Whitehall cuts are not enough

12 April 2012

AS THE Chancellor prepares to reveal in Wednesday's Budget just how far Britain has gone into the red, it seems almost certain that he will have to cut public spending. Mr Darling is reported to be considering £15 billion in Whitehall efficiency cuts. Such promises must be treated with caution.

When Gordon Brown was at the Treasury, he brought in BAe's Sir Peter Gershon to identify £21 billion of savings over three years. However, the National Audit Office found that many savings allegedly achieved could not be verified or measured. Similarly, government claims to have removed almost 80,000 staff over the period conflicted with figures on public-sector employment from the Office of National Statistics.

Pet ministerial projects and empire-building by the Sir Humphreys mean waste perpetually needs trimming in Whitehall. Making meaningful savings involves tackling duplication such as that exposed today in a report from the Reform think-tank: at the Department for Communities and Local Government, for example, whose £38 billion budget is Whitehall's fifth largest, many staff play a business support role that would be better carried out by the Business Department, if at all. As for achieving really big savings, that means projects such as the ID card scheme would have to go.

Yet whatever the numbers, promises to tackle waste create a political problem for Labour. Ministers cannot cast Conservative commitments to cut public spending as an attack on schools and hospitals if they are themselves promising something similar. If Mr Darling is serious about balancing the books with efficiency cuts, he will need to show that ministers really have the will to enforce them, and will do so better than the Tories would.

Sir Paul's silence

THE crisis now engulfing the Metropolitan Police is bad for London.

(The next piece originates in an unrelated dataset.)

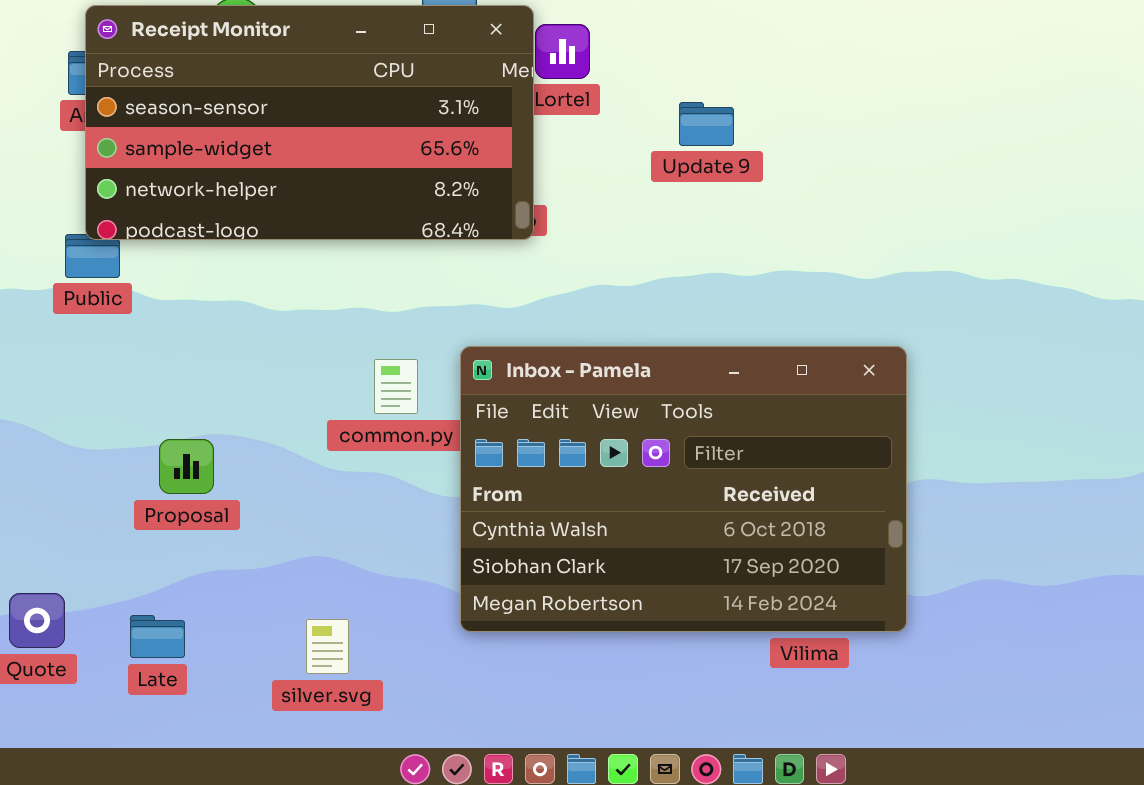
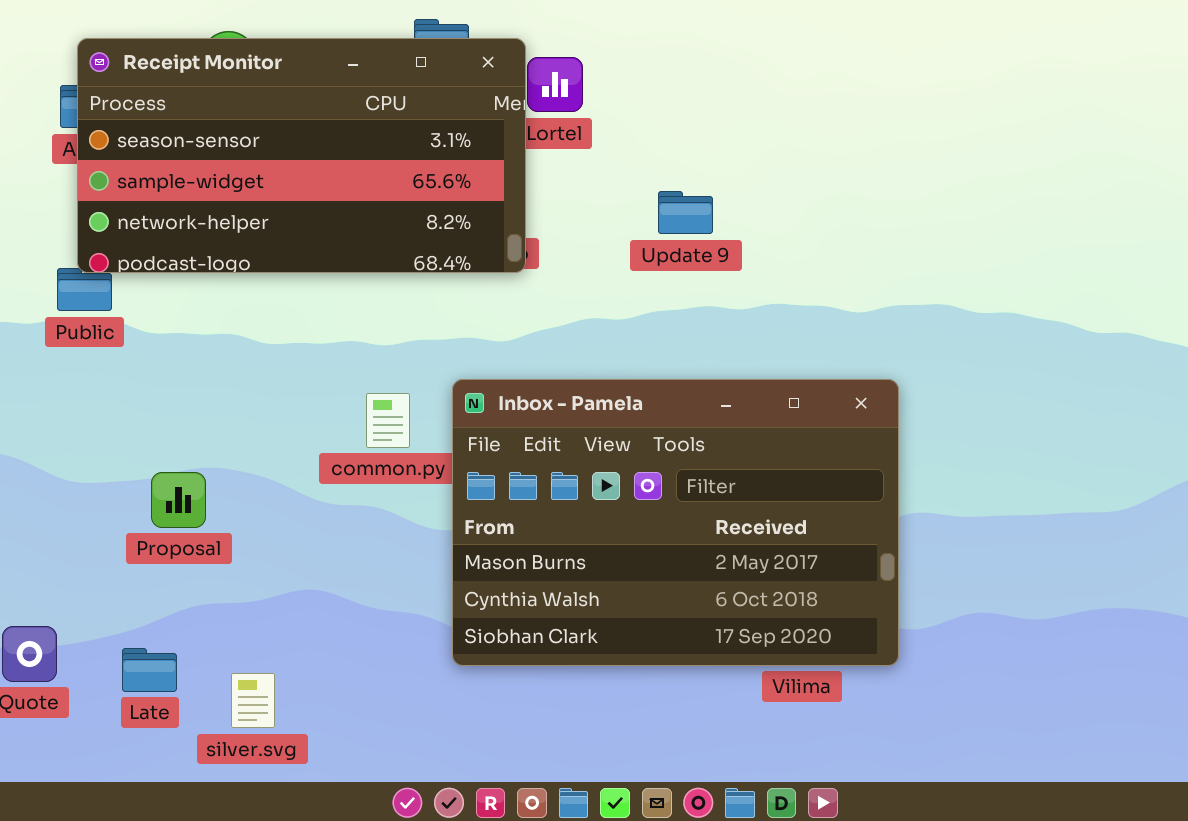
Update 9: [679,102,734,146] -> [658,191,713,234], moved
Inbox - Pamela: [460,346,907,632] -> [452,379,899,666], scrolled up 1 row
silver.svg: [306,619,349,674] -> [231,673,275,728], moved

While the culture and tactics that led to violent clashes at the G20 demonstrations and to the Damian Green affair will need proper investigation, Met Commissioner Sir Paul Stephenson could help restore confidence in the short term by being more visibly engaged with the problems.

Three clashes at this month's G20 demonstrations have now been referred to the Independent Police Complaints Commission, most seriously the attack on Ian Tomlinson, who subsequently died. A second post mortem on Mr Tomlinson revealed that he died not from a heart attack but from internal bleeding. Meanwhile, another officer is accused of pointing a 50,000 volt Taser at G20 protesters. Further amateur footage is emerging of other police violence, while one protester who was ill said she was not allowed through the cordon to seek medical attention. In addition, it has been revealed that officers who raided the office of Damian Green MP searched his computer for messages from civil liberties chief Shami Chakrabati.

The strong impression is that parts of the force are out of control. David Gilbertson, a former Met commander and assistant inspector of constabulary, has today accused the police of suffering from a systemic failure of leadership. For now, the most glaring failure of authority is that of Sir Paul. The Met's Commissioner must give police officers the leadership that they so needed under his predecessor. The public, too, demand nothing less.

The right note

THE SIMON Bolivar Youth Orchestra galvanised audiences at the Royal Festival Hall last week, demonstrating the success of El Sistema, the Venezuelan programme for free classical music education for all. We report today on the pilot version of a similar programme under way in Lambeth. The cellist Julian Lloyd Webber hopes that by 2011, 600 children, provided with instruments and free lessons, will have joined the programmes' ensembles. It is an inspirational project and deserves to succeed.